Another element of uncertainty comes in the form of infrastructure and scale-up. Right now, cultivated meat is generally produced on a very small scale in laboratory settings. However, many envision a future in which the industry feeds the nation.
“If it were to be really large-scale, creating the infrastructure to allow that to happen would also be a big challenge,” second-year Ph.D. student in the Kaplan Lab Sophie Letcher said. “But that’s not something that we really work on that much right now. Because we’re pretty small-scale just on the academic research side.”
How that industry is set up can also have significant impacts on cost. Marko explained how distribution costs could vary depending on the number and size of bioreactors across the United States where cultivated meat would be grown. He said that if we want to keep those distribution costs low, we’ll need to be intentional and organized about how we develop the infrastructure.

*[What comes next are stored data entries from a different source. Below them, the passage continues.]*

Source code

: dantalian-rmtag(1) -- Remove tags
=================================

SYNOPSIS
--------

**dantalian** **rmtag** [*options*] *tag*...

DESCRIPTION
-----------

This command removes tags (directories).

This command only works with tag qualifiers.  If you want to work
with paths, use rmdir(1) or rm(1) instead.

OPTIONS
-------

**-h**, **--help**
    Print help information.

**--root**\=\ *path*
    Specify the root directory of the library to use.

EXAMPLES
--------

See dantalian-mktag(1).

Evidently, there is still a lot to figure out before cultivated meat is widely available, which is why research like that of Kaplan and his colleagues is so critical. Despite the challenges and the questions of feasibility, the potential impact of cultivated meat keeps it a relevant research focus and prevalent topic of debate.
“Research never is linear,” Kaplan said. “Two steps forward, three steps back, three steps forward, one step back. We learn every day. But we have enough momentum and positive output so far that we’re all very, very excited.”